リシェル・ベッカーが消えた日〜破滅と後悔はすぐそこに〜
リシェル・ベッカーの人生は十九年で幕を閉じた。
整った環境下ですくすくと成長し、周囲から愛される日々を送っていた彼女は、魔法を持たずして生まれた無能な子と後ろ指を刺されても、自身の努力を認めてくれる家族や使用人、友人がいればそれでよかった。
だからこそ、リシェルの努力が大切な人々を追い詰める結果になるとは思いもしなかったのだ。

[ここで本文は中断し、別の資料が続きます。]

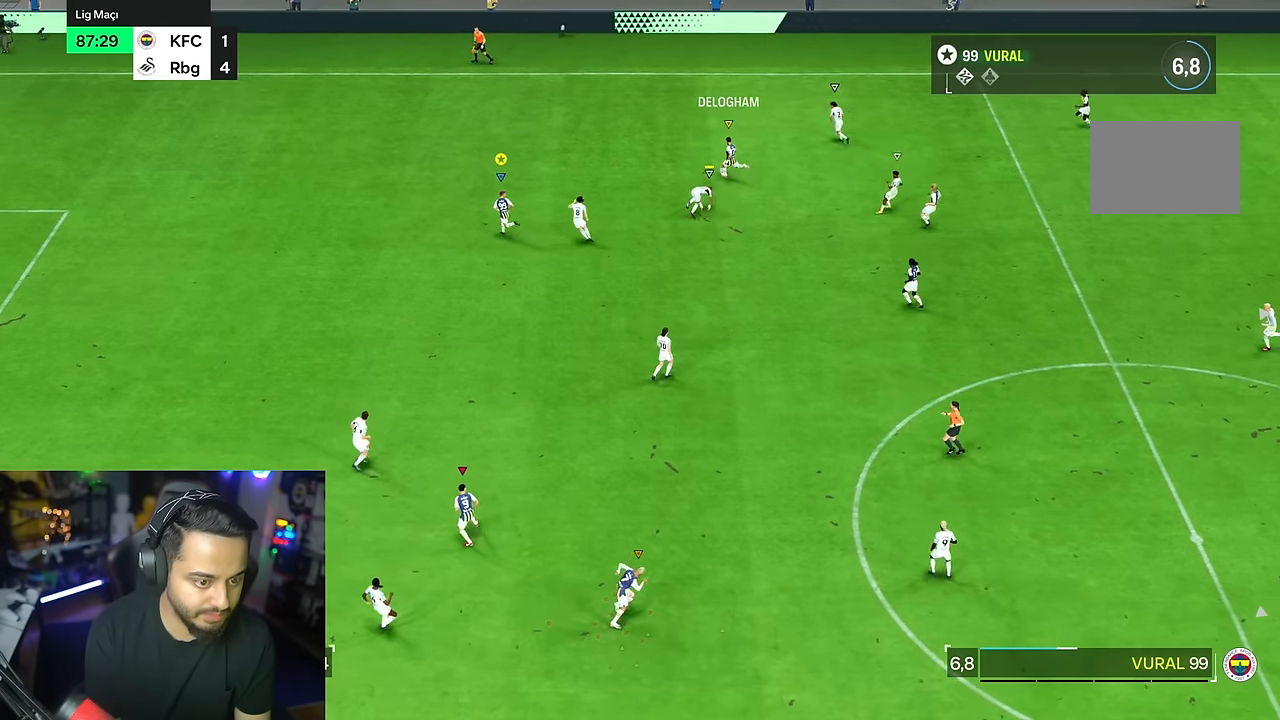
{"dt_ms": 500, "buttons": ["R2"], "left_stick": "down-left", "right_stick": "center", "events": [[234, "left_stick", "down-left"]]}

八歳で見つけたソクラ草の中毒性に、リシェルが気付かなかったはずがない。万能薬でも、使用を間違えれば時に毒に成り代わるのだ。
国王への報告を前に、リシェルは参加してくれた研究員らにこのことを伝えたが、これは絶滅危惧種の危機を救った重要事例。不可能とされていた栽培方法を確立させ、多くの土地で量産できる目処が立ったばかりだ。
ソクラ草があれば、病に苦しむ多くの国民が救えるだけでなく、王家からの膨大な報酬が手に入る。この機会を逃す手はない。
『リシェル嬢の見間違いではありませんか? ソクラ草は、万能薬なのですから!』
大人の力に子どもが敵うはずがない。ましてや、リシェルは世間一般では、魔法を持たない無能な存在というレッテルが貼られている。ただでさえ、子どもの我儘に付き合っているような状態なのだ。研究者達は皆、リシェルの下で働かされている状況が面白くなかった。
どんな根拠を提示しても、研究員らの判断は変わらないとわかったリシェルは、すぐさま両親に相談した。
ハンクとオリビアは戸惑ったが、リシェルが書き留めた資料やソクラ草の実物を目にし、娘の話を信じることに決めた。そこで、ハンクはすぐに隣国グランヴィルの力を借りることにした。魔道具の研究が進んだことで、より細かいものまで調べることができるグランヴィルの薬草研究所なら、誰もが納得する確証を得られるかもしれない。
ちょうど、別件で商談や招待された夜会もある。家族三人は揃って向かおうとした。
しかし出立の日、リシェルが熱を出してしまったのだ。
悔しくて泣きじゃくる娘に、両親は優しく微笑んだ。
『自慢の愛娘が頑張って見つけた研究だ。絶対無駄にはしないよ』
『リシェル、いい子で待っていてくださいね』
『……お父様、お母様。行ってらっしゃい』
――両親の訃報を聞いたのは、その数日後のことだった。